Short problem: Switch every "Charlotte Cuypersdreef 1" in the items below to "Charlotte Cuypersdreef 3" and reproduce the items with nothing else changed. Leave the pictures out of your answer.

## start Entries shown

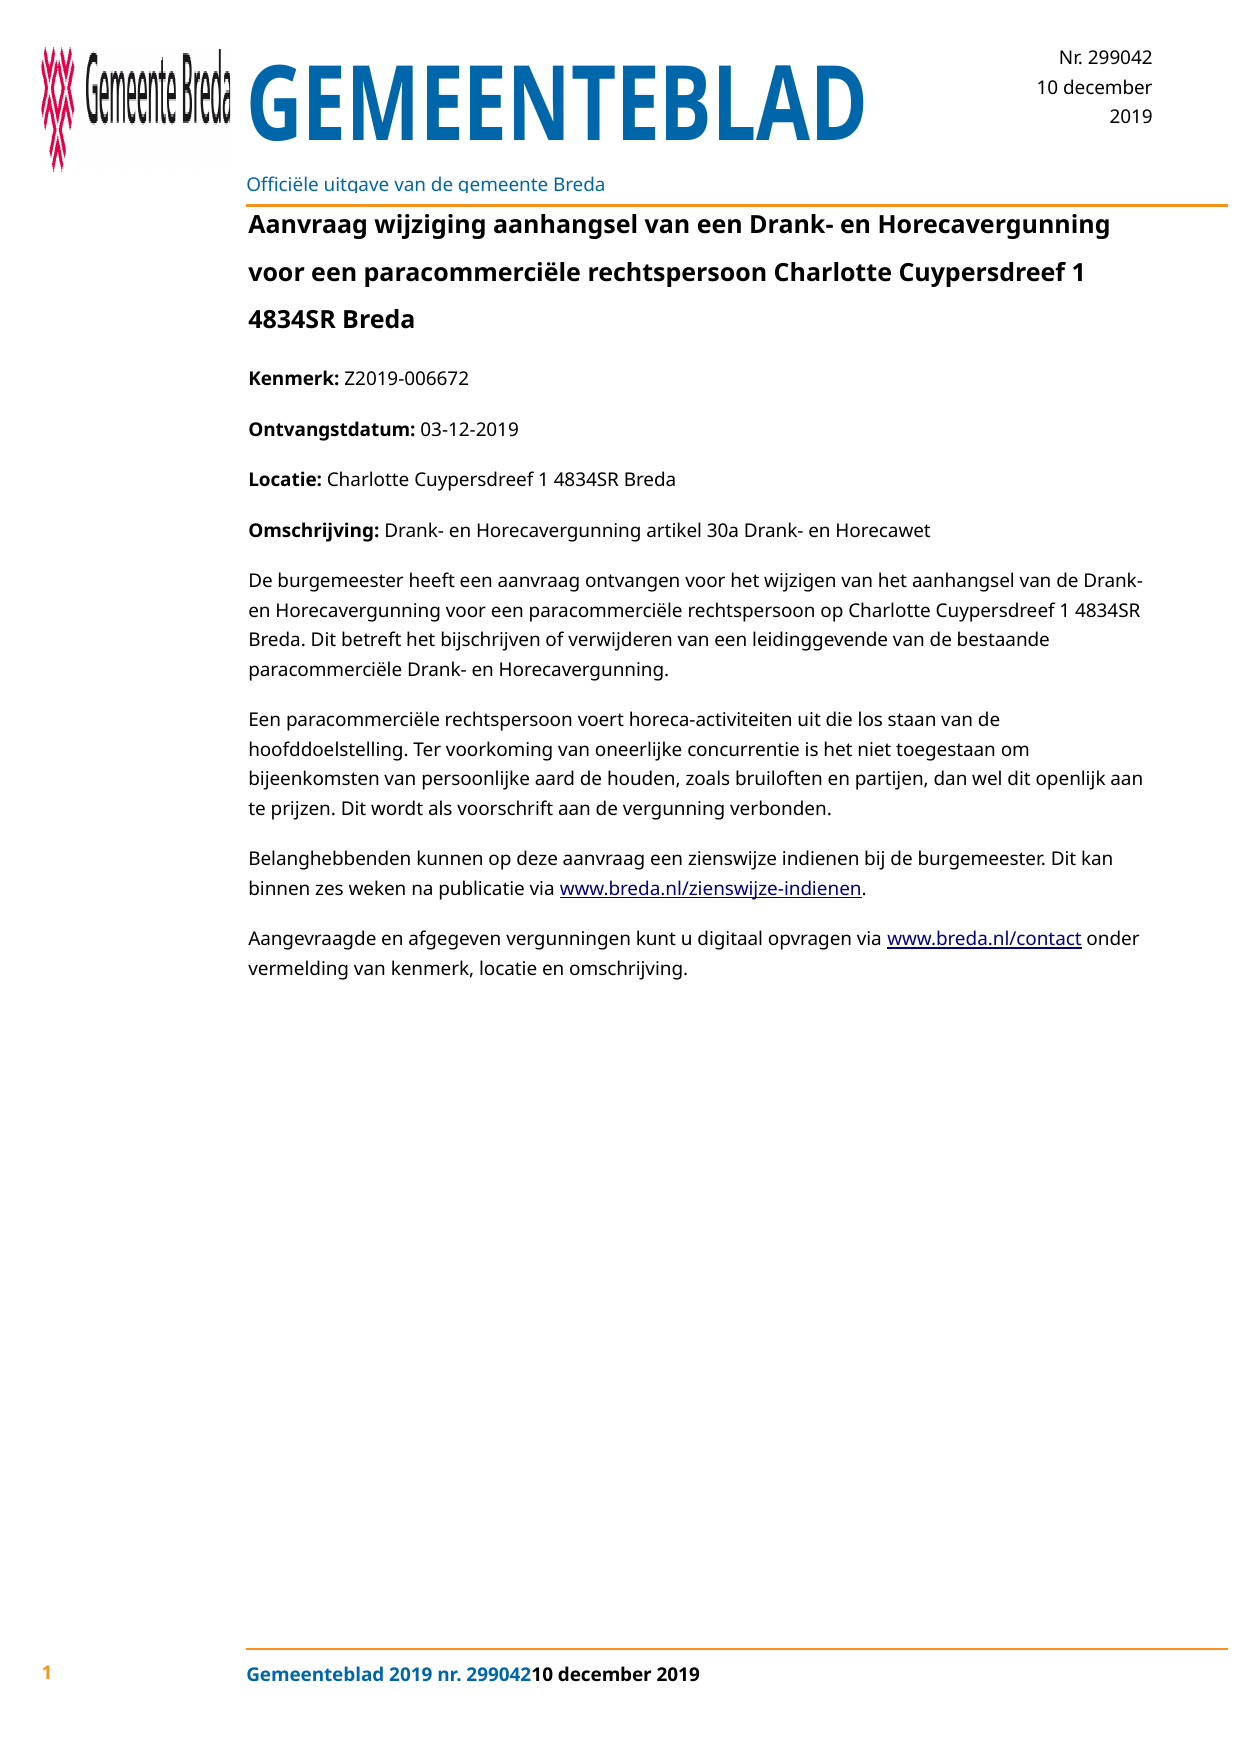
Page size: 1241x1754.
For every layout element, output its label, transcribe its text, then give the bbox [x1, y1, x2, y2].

text Aanvraag wijziging aanhangsel van een Drank- en Horecavergunning voor een paracommerciële rechtspersoon Charlotte Cuypersdreef 1 4834SR Breda [248, 207, 1152, 336]
text Ontvangstdatum: 03-12-2019 [248, 416, 1152, 442]
text Aangevraagde en afgegeven vergunningen kunt u digitaal opvragen via www.breda.nl/contact onder vermelding van kenmerk, locatie en omschrijving. [248, 926, 1152, 981]
text Omschrijving: Drank- en Horecavergunning artikel 30a Drank- en Horecawet [248, 517, 1152, 542]
text Locatie: Charlotte Cuypersdreef 1 4834SR Breda [248, 466, 1152, 492]
text Belanghebbenden kunnen op deze aanvraag een zienswijze indienen bij de burgemeester. Dit kan binnen zes weken na publicatie via www.breda.nl/zienswijze-indienen. [248, 846, 1152, 901]
text De burgemeester heeft een aanvraag ontvangen voor het wijzigen van het aanhangsel van de Drank- en Horecavergunning voor een paracommerciële rechtspersoon op Charlotte Cuypersdreef 1 4834SR Breda. Dit betreft het bijschrijven of verwijderen van een leidinggevende van de bestaande paracommerciële Drank- en Horecavergunning. [248, 567, 1152, 682]
text Kenmerk: Z2019-006672 [248, 366, 1152, 391]
picture [41, 47, 231, 172]
text Een paracommerciële rechtspersoon voert horeca-activiteiten uit die los staan van de hoofddoelstelling. Ter voorkoming van oneerlijke concurrentie is het niet toegestaan om bijeenkomsten van persoonlijke aard de houden, zoals bruiloften en partijen, dan wel dit openlijk aan te prijzen. Dit wordt als voorschrift aan de vergunning verbonden. [248, 706, 1152, 821]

## end Entries shown

Response below:
Page size: 1241x1754.
For every layout element, output its label, transcribe its text, then give the bbox [x1, y1, x2, y2].

text Aanvraag wijziging aanhangsel van een Drank- en Horecavergunning voor een paracommerciële rechtspersoon Charlotte Cuypersdreef 3 4834SR Breda [248, 207, 1152, 336]
text Ontvangstdatum: 03-12-2019 [248, 416, 1152, 442]
text Aangevraagde en afgegeven vergunningen kunt u digitaal opvragen via www.breda.nl/contact onder vermelding van kenmerk, locatie en omschrijving. [248, 926, 1152, 981]
text Omschrijving: Drank- en Horecavergunning artikel 30a Drank- en Horecawet [248, 517, 1152, 542]
text Locatie: Charlotte Cuypersdreef 3 4834SR Breda [248, 466, 1152, 492]
text Belanghebbenden kunnen op deze aanvraag een zienswijze indienen bij de burgemeester. Dit kan binnen zes weken na publicatie via www.breda.nl/zienswijze-indienen. [248, 846, 1152, 901]
text De burgemeester heeft een aanvraag ontvangen voor het wijzigen van het aanhangsel van de Drank- en Horecavergunning voor een paracommerciële rechtspersoon op Charlotte Cuypersdreef 3 4834SR Breda. Dit betreft het bijschrijven of verwijderen van een leidinggevende van de bestaande paracommerciële Drank- en Horecavergunning. [248, 567, 1152, 682]
text Kenmerk: Z2019-006672 [248, 366, 1152, 391]
picture [41, 47, 231, 172]
text Een paracommerciële rechtspersoon voert horeca-activiteiten uit die los staan van de hoofddoelstelling. Ter voorkoming van oneerlijke concurrentie is het niet toegestaan om bijeenkomsten van persoonlijke aard de houden, zoals bruiloften en partijen, dan wel dit openlijk aan te prijzen. Dit wordt als voorschrift aan de vergunning verbonden. [248, 706, 1152, 821]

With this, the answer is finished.